Robust Beamforming Optimization Design for RIS-Aided MIMO Systems With Practical Phase Shift Model and Imperfect CSI

Abstract

The ideal phase shift model and the acquisition of channel state information (CSI) are practically difficult to realize in reconfigurable intelligent surface (RIS) assisted communication systems. Therefore, these have greatly troubled the beamforming design of multiple-input multiple-output (MIMO) systems via RIS. This paper presents a robust beamforming design framework in the RIS-enhanced MIMO communication networks in the presence of considering practical phase shifts for the RIS and imperfect CSI of the cascade channels. More specifically, we propose an alternative optimization framework and adopt the distributed alternating direction method of multipliers (ADMM) method to solve the sum-rate maximization problem by combining the true environment model (TEM) and the mismatch environment model (MEM) with beamforming.

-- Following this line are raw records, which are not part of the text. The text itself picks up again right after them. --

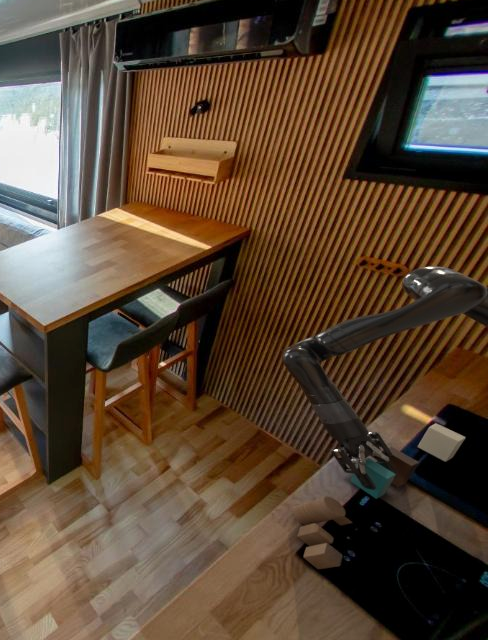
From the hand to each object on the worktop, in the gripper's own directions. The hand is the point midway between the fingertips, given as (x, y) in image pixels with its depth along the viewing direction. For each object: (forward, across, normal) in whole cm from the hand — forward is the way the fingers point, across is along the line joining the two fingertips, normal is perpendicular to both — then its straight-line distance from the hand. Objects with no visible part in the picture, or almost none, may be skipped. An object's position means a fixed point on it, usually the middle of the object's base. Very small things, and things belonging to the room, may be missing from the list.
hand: (381, 482), depth 90 cm
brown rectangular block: (+2, +8, +4) cm, 9 cm away
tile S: (+2, 0, +4) cm, 5 cm away
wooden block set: (+4, -23, +2) cm, 24 cm away
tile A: (+2, +26, +4) cm, 26 cm away
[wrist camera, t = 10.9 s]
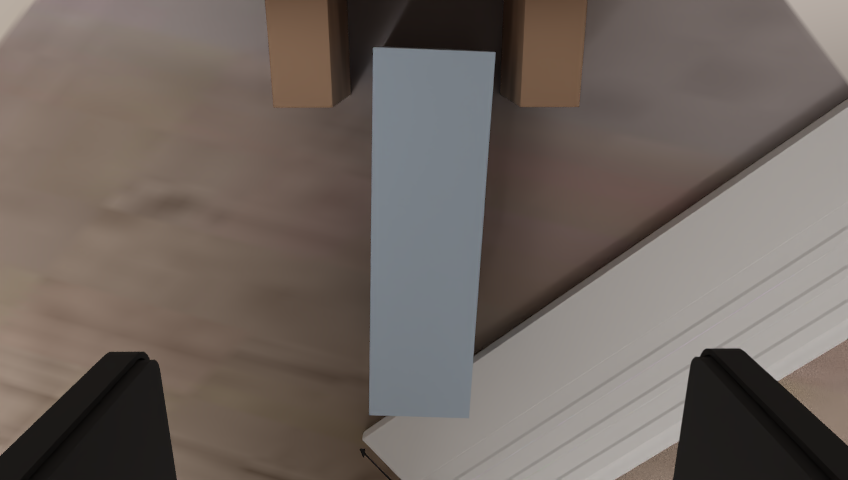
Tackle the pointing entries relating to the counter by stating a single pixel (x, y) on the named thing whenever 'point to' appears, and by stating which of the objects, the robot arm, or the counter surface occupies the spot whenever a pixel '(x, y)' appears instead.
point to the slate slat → (426, 226)
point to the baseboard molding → (653, 329)
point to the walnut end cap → (520, 64)
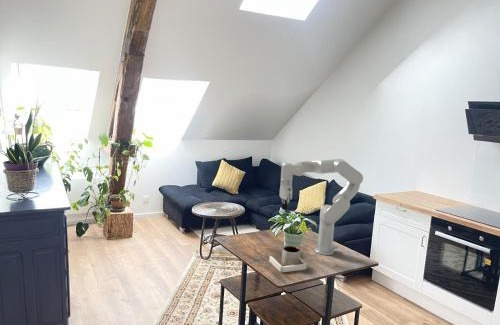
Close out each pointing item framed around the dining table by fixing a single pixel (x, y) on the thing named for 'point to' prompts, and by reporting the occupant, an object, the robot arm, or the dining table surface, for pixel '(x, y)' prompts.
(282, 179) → the robot arm
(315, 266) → the dining table surface
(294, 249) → the planter
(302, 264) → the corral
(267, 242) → the dining table surface
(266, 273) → the dining table surface
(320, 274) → the dining table surface
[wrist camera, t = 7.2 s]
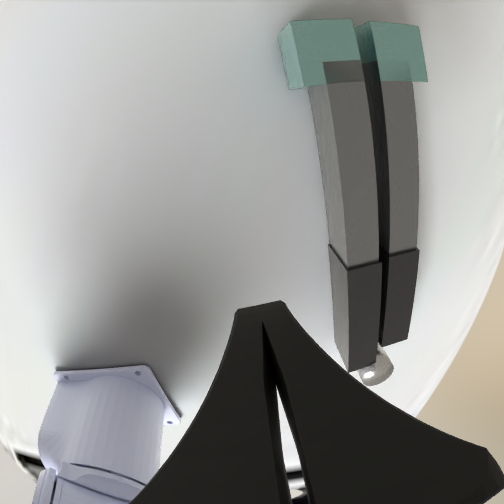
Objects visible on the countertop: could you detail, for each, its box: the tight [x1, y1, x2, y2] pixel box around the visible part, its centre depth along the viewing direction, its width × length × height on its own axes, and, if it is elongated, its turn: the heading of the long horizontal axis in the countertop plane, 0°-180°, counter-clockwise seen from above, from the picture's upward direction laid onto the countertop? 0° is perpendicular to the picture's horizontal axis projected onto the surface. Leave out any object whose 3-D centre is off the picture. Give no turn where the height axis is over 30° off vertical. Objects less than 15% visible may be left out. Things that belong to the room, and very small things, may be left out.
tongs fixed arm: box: [354, 21, 428, 347], centre depth 16 cm, size 19×3×3 cm, turn 10°
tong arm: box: [278, 19, 394, 386], centre depth 16 cm, size 22×4×3 cm, turn 11°
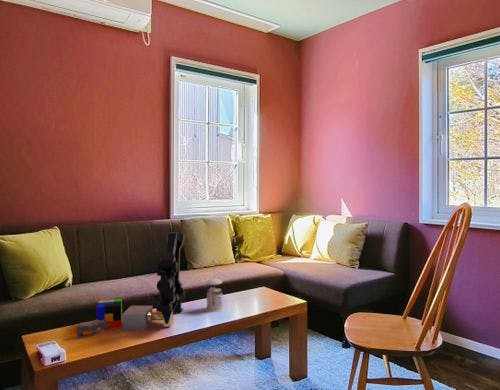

In particular, the proposed scheme is also used for the MEM scenario. It shows that the sum rate of the ADMM scheme with MEM under low SNR is about 3 bps/Hz more than the BFP method, approximately 6 bps/Hz more than the APG method. Next, when the SNR is 5dB, the above three schemes are greater than SDR method. But, the above methods are smaller than SDR method in MEM. Then, the sum rate of the SDR method with the TEM is approximately 1.6 times of the MEM, while the CPU time of both is consistent with the computational complexity. Therefore, the differences between the two models affect the performance achieved by different methods. The proposed approach sheds a light to engineers working in wireless communication on enhancing the transmission robustness of existing wireless networks.